[Aim of the exercise]: Show the lines below that contain the string "Replace".

[Stored records]:

........

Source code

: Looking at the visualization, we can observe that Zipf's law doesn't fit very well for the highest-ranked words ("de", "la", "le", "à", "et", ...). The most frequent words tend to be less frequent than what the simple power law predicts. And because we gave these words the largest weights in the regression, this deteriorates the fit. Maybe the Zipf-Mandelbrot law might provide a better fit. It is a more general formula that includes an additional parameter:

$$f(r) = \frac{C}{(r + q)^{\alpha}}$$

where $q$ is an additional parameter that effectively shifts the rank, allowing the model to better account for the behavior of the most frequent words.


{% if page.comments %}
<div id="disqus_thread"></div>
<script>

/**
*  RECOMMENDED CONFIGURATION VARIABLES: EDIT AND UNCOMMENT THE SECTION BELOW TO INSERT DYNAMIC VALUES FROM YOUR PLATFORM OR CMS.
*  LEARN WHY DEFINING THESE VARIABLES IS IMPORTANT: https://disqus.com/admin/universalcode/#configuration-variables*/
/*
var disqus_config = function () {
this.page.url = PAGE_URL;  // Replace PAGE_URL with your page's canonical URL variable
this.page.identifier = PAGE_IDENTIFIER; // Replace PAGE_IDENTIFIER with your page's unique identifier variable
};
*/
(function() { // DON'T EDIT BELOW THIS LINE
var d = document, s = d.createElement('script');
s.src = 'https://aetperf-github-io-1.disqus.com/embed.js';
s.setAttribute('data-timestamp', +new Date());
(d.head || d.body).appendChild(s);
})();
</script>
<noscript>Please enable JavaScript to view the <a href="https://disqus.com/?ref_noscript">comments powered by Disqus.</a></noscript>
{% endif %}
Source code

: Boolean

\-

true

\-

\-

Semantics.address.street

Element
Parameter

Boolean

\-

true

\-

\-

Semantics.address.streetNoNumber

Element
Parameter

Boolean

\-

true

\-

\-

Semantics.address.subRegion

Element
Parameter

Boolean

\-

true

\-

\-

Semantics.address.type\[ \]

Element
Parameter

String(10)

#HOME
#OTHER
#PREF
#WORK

........

[Task response]:
this.page.url = PAGE_URL;  // Replace PAGE_URL with your page's canonical URL variable
this.page.identifier = PAGE_IDENTIFIER; // Replace PAGE_IDENTIFIER with your page's unique identifier variable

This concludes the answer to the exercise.